* The problem *
Put the material below, from its start up to and including the line with "정육점집 외동아들 38화", into a Markdown table with the columns Row and Text, one numbered row per line, skipping blank lines and leaving out the pictures.

|---|

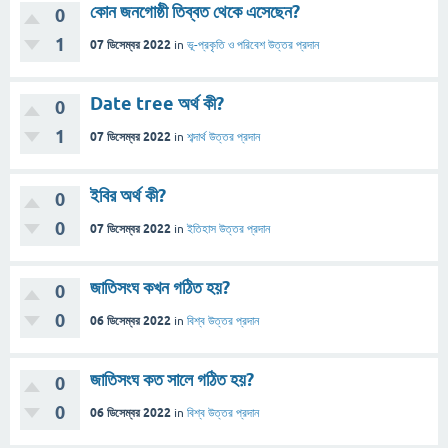
কোন জনগোষ্ঠী তিব্বত থেকে এসেছেন?
0
1
07 ডিসেম্বর 2022
in
ভূ-প্রকৃতি ও পরিবেশ
উত্তর প্রদান
Date tree অর্থ কী?
0
1
07 ডিসেম্বর 2022
in
শব্দার্থ
উত্তর প্রদান
ইবির অর্থ কী?
0
0
07 ডিসেম্বর 2022
in
ইতিহাস
উত্তর প্রদান
জাতিসংঘ কখন গঠিত হয়?
0
0
06 ডিসেম্বর 2022
in
বিশ্ব
উত্তর প্রদান
জাতিসংঘ কত সালে গঠিত হয়?
0
0
06 ডিসেম্বর 2022
in
বিশ্ব
উত্তর প্রদান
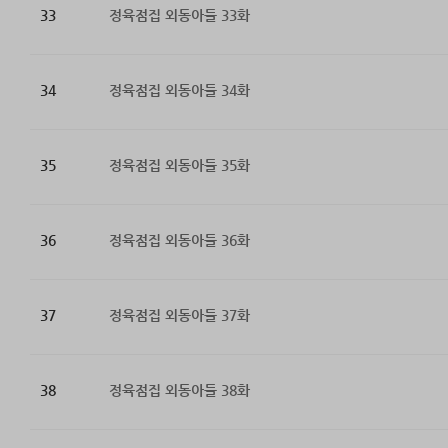
33
정육점집 외동아들 33화
34
정육점집 외동아들 34화
35
정육점집 외동아들 35화
36
정육점집 외동아들 36화
37
정육점집 외동아들 37화
38
정육점집 외동아들 38화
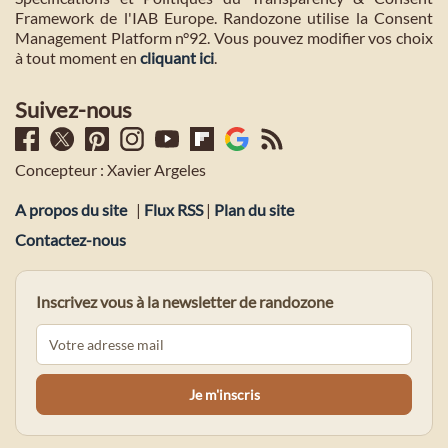
Framework de l'IAB Europe. Randozone utilise la Consent
Management Platform n°92. Vous pouvez modifier vos choix
à tout moment en
cliquant ici
.
Suivez-nous
Concepteur : Xavier Argeles
A propos du site
|
Flux RSS
|
Plan du site
Contactez-nous
Inscrivez vous à la newsletter de randozone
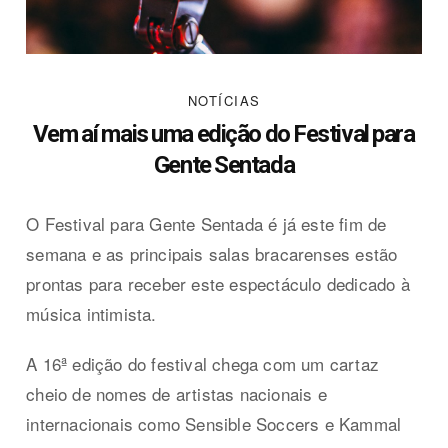
NOTÍCIAS
Vem aí mais uma edição do Festival para
Gente Sentada
O Festival para Gente Sentada é já este fim de
semana e as principais salas bracarenses estão
prontas para receber este espectáculo dedicado à
música intimista.
A 16ª edição do festival chega com um cartaz
cheio de nomes de artistas nacionais e
internacionais como Sensible Soccers e Kammal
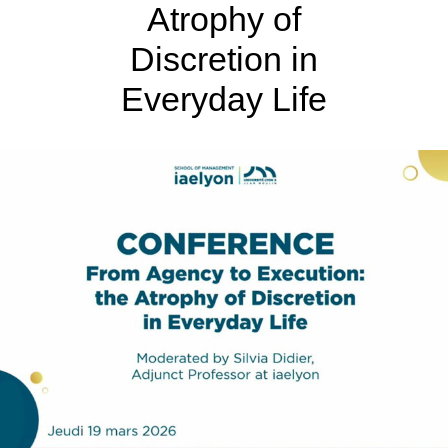
Atrophy of
Discretion in
Everyday Life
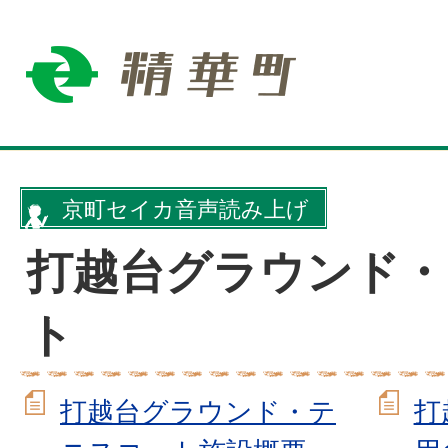
京町セイカ音声読み上げ
打越台グラウンド・
ト
打越台グラウンド・テ
打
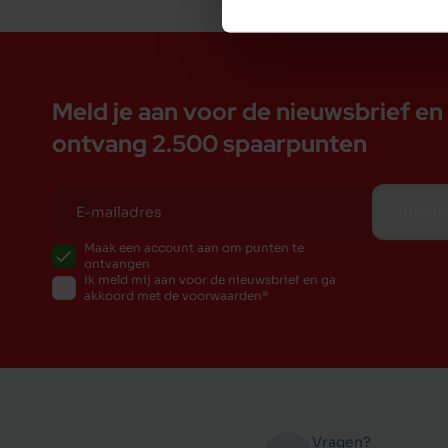
Meld je aan voor de nieuwsbrief en
ontvang 2.500 spaarpunten
Inschr
Maak een account aan om punten te
ontvangen
Ik meld mij aan voor de nieuwsbrief en ga
akkoord met de voorwaarden
Vragen?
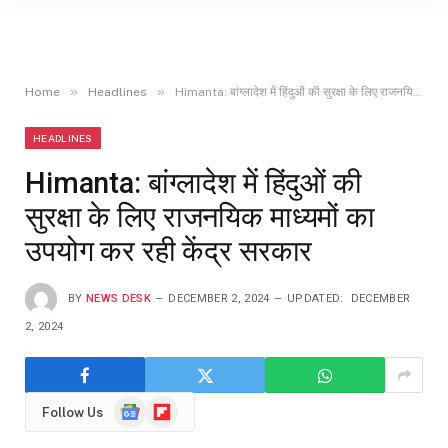
»
»
Home
Headlines
Himanta: बांग्लादेश में हिंदुओं की सुरक्षा के लिए राजनयिक माध्यमों का उपयोग कर रही केंद्र सरकार
HEADLINES
Himanta: बांग्लादेश में हिंदुओं की
सुरक्षा के लिए राजनयिक माध्यमों का
उपयोग कर रही केंद्र सरकार
BY
NEWS DESK
DECEMBER 2, 2024
UPDATED:
DECEMBER
2, 2024
Google
Flipboard
Follow Us
News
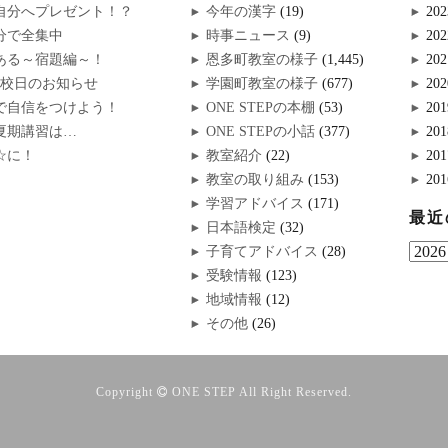
自分へプレゼント！？
今年の漢字
(19)
202
分で全集中
時事ニュース
(9)
202
ある～宿題編～！
恩多町教室の様子
(1,445)
202
休校日のお知らせ
学園町教室の様子
(677)
202
で自信をつけよう！
ONE STEPの本棚
(53)
201
夏期講習は…
ONE STEPの小話
(377)
201
☆に！
教室紹介
(22)
201
教室の取り組み
(153)
201
学習アドバイス
(171)
最近
日本語検定
(32)
子育てアドバイス
(28)
受験情報
(123)
地域情報
(12)
その他
(26)
Copyright
ONE STEP
All Right Reserved.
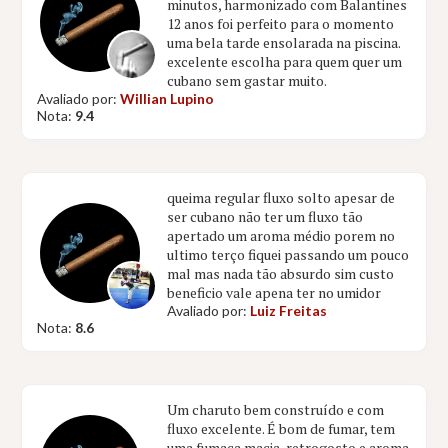
minutos, harmonizado com Balantines
12 anos foi perfeito para o momento
uma bela tarde ensolarada na piscina.
excelente escolha para quem quer um
cubano sem gastar muito.
Avaliado por:
Willian Lupino
Nota:
9.4
queima regular fluxo solto apesar de
ser cubano não ter um fluxo tão
apertado um aroma médio porem no
ultimo terço fiquei passando um pouco
mal mas nada tão absurdo sim custo
beneficio vale apena ter no umidor
Avaliado por:
Luiz Freitas
Nota:
8.6
Um charuto bem construído e com
fluxo excelente. É bom de fumar, tem
uma fumaça macia, retrogosto e aroma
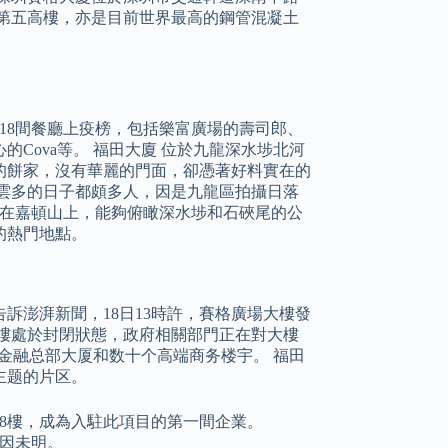
深圳第五高樓，亦是目前世界最高的鋼管混凝土
18間餐廳上疫榜，包括樂富廣場的壽司郎、
Cova等。 福田大廈 位於九龍深水埗北河
的餅家，沒有華麗的門面，卻憑著好料實在的
雲多的日子都頗多人，因是九龍區拍攝日落
 在嘉頓山上，能夠俯瞰深水埗和石硤尾的公
的熱門地點。
訴澎湃新聞，18日13時許，賽格廣場大樓發
樓處於封閉狀態，政府相關部門正在對大樓
座金融总部大厦和数十个高端商务楼宇。 福田
主题的片区。
樓28樓，成為入駐此項目的第一間企業。
原因未明。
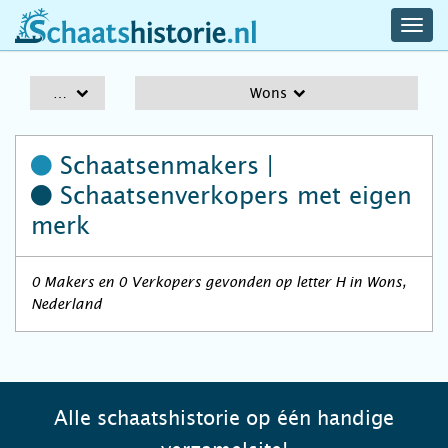
navig
schaatshistorie.nl
men
A-Z
Wons
Schaatsenmakers |
Schaatsenverkopers
met eigen
merk
0 Makers en 0 Verkopers gevonden op letter H in Wons,
Nederland
Alle schaatshistorie op één handige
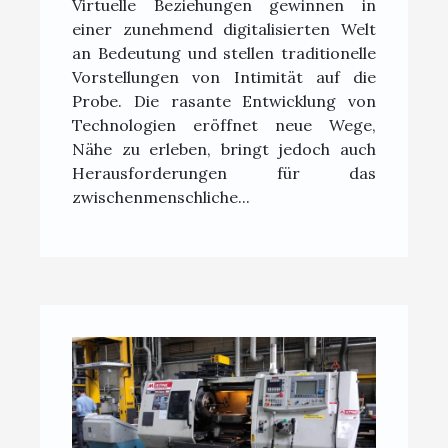
Virtuelle Beziehungen gewinnen in
könnten
einer zunehmend digitalisierten Welt
an Bedeutung und stellen traditionelle
Vorstellungen von Intimität auf die
Probe. Die rasante Entwicklung von
Technologien eröffnet neue Wege,
Nähe zu erleben, bringt jedoch auch
Herausforderungen für das
zwischenmenschliche...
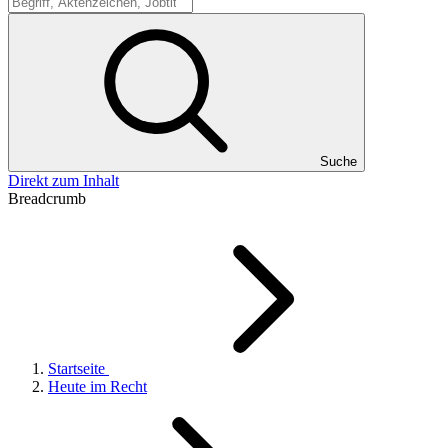
Suche
Suche
Direkt zum Inhalt
Breadcrumb
Startseite
Heute im Recht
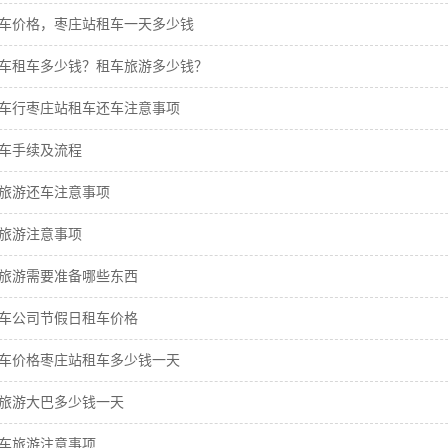
车价格，枣庄站租车一天多少钱
车租车多少钱？租车旅游多少钱？
车行枣庄站租车还车注意事项
车手续及流程
旅游还车注意事项
旅游注意事项
旅游需要准备哪些东西
车公司节假日租车价格
车价格枣庄站租车多少钱一天
旅游大巴多少钱一天
车旅游注意事项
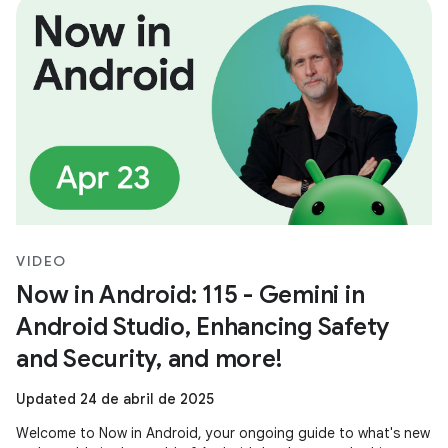
VIDEO
Now in Android: 115 - Gemini in
Android Studio, Enhancing Safety
and Security, and more!
Updated 24 de abril de 2025
Welcome to Now in Android, your ongoing guide to what's new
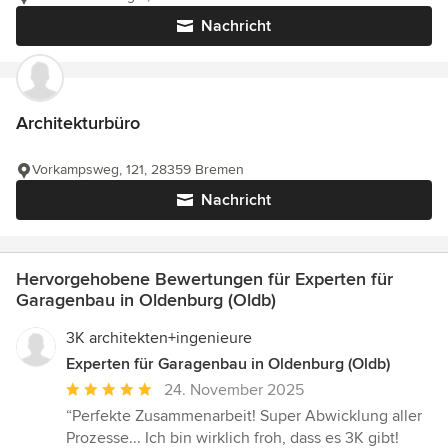
Nachricht
Architekturbüro
Vorkampsweg, 121, 28359 Bremen
Nachricht
Hervorgehobene Bewertungen für Experten für
Garagenbau in Oldenburg (Oldb)
3K architekten+ingenieure
Experten für Garagenbau in Oldenburg (Oldb)
Durchschnittliche
24. November 2025
Bewertung:
“Perfekte Zusammenarbeit! Super Abwicklung aller
5
Prozesse... Ich bin wirklich froh, dass es 3K gibt!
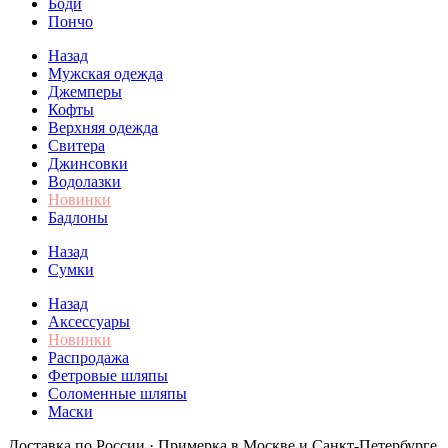
Боди
Пончо
Назад
Мужская одежда
Джемперы
Кофты
Верхняя одежда
Свитера
Джинсовки
Водолазки
Новинки
Бадлоны
Назад
Сумки
Назад
Аксессуары
Новинки
Распродажа
Фетровые шляпы
Соломенные шляпы
Маски
Доставка по России · Примерка в Москве и Санкт-Петербурге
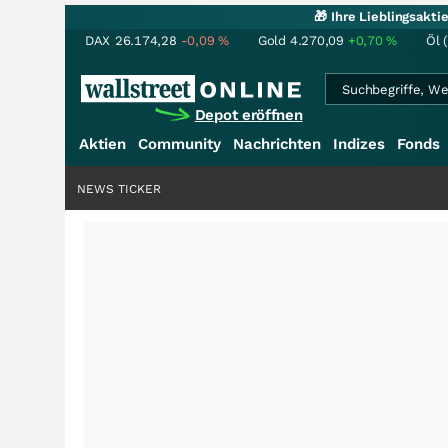
🎁 Ihre Lieblingsakt
DAX
26.174,28
-0,09
%
Gold
4.270,09
+0,70
%
Öl 
Depot eröffnen
Aktien
Community
Nachrichten
Indizes
Fonds
NEWS TICKER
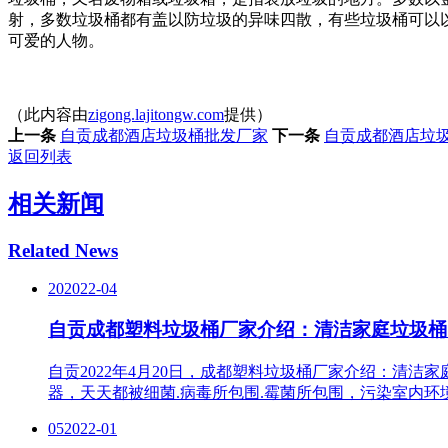
射，多数垃圾桶都有盖以防垃圾的异味四散，有些垃圾桶可以
可爱的人物。
（此内容由
zigong.lajitongw.com
提供）
上一条
自贡成都酒店垃圾桶批发厂家
下一条
自贡成都酒店垃
返回列表
相关新闻
Related News
20
2022-04
自贡成都塑料垃圾桶厂家介绍：清洁家庭垃圾桶
自贡2022年4月20日，成都塑料垃圾桶厂家介绍：清
器，天天都被细菌.病毒所包围.霉菌所包围，污染室内环
05
2022-01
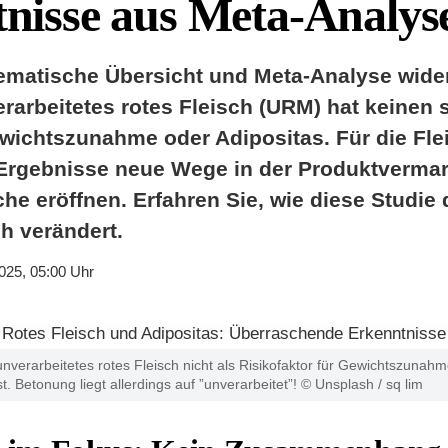
nisse aus Meta-Analys
ematische Übersicht und Meta-Analyse wide
erarbeitetes rotes Fleisch (URM) hat keinen 
ewichtszunahme oder Adipositas. Für die Fl
Ergebnisse neue Wege in der Produktverma
e eröffnen. Erfahren Sie, wie diese Studie 
h verändert.
025, 05:00 Uhr
 unverarbeitetes rotes Fleisch nicht als Risikofaktor für Gewichtszuna
. Betonung liegt allerdings auf ”unverarbeitet”! © Unsplash / sq lim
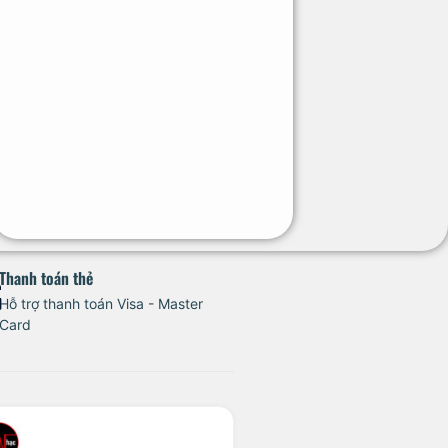
Thanh toán thẻ
Hỗ trợ thanh toán Visa - Master
Card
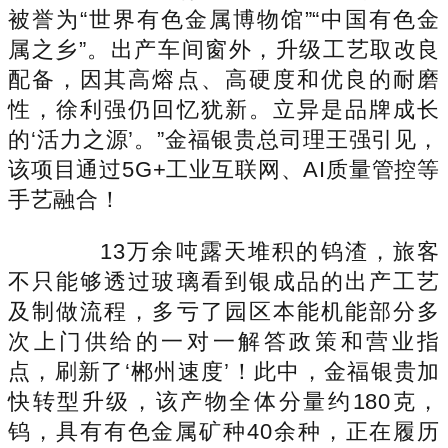
被誉为“世界有色金属博物馆”“中国有色金
属之乡”。出产车间窗外，升级工艺取改良
配备，因其高熔点、高硬度和优良的耐磨
性，徐利强仍回忆犹新。立异是品牌成长
的‘活力之源’。”金福银贵总司理王强引见，
该项目通过5G+工业互联网、AI质量管控等
手艺融合！
13万余吨露天堆积的钨渣，旅客
不只能够透过玻璃看到银成品的出产工艺
及制做流程，多亏了园区本能机能部分多
次上门供给的一对一解答政策和营业指
点，刷新了‘郴州速度’！此中，金福银贵加
快转型升级，该产物全体分量约180克，
钨，具有有色金属矿种40余种，正在履历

|---|

* Solved problem *
| Row | Text |
|---|---|
| 1 | কোন জনগোষ্ঠী তিব্বত থেকে এসেছেন? |
| 2 | 0 |
| 3 | 1 |
| 4 | 07 ডিসেম্বর 2022 |
| 5 | in |
| 6 | ভূ-প্রকৃতি ও পরিবেশ |
| 7 | উত্তর প্রদান |
| 8 | Date tree অর্থ কী? |
| 9 | 0 |
| 10 | 1 |
| 11 | 07 ডিসেম্বর 2022 |
| 12 | in |
| 13 | শব্দার্থ |
| 14 | উত্তর প্রদান |
| 15 | ইবির অর্থ কী? |
| 16 | 0 |
| 17 | 0 |
| 18 | 07 ডিসেম্বর 2022 |
| 19 | in |
| 20 | ইতিহাস |
| 21 | উত্তর প্রদান |
| 22 | জাতিসংঘ কখন গঠিত হয়? |
| 23 | 0 |
| 24 | 0 |
| 25 | 06 ডিসেম্বর 2022 |
| 26 | in |
| 27 | বিশ্ব |
| 28 | উত্তর প্রদান |
| 29 | জাতিসংঘ কত সালে গঠিত হয়? |
| 30 | 0 |
| 31 | 0 |
| 32 | 06 ডিসেম্বর 2022 |
| 33 | in |
| 34 | বিশ্ব |
| 35 | উত্তর প্রদান |
| 36 | 33 |
| 37 | 정육점집 외동아들 33화 |
| 38 | 34 |
| 39 | 정육점집 외동아들 34화 |
| 40 | 35 |
| 41 | 정육점집 외동아들 35화 |
| 42 | 36 |
| 43 | 정육점집 외동아들 36화 |
| 44 | 37 |
| 45 | 정육점집 외동아들 37화 |
| 46 | 38 |
| 47 | 정육점집 외동아들 38화 |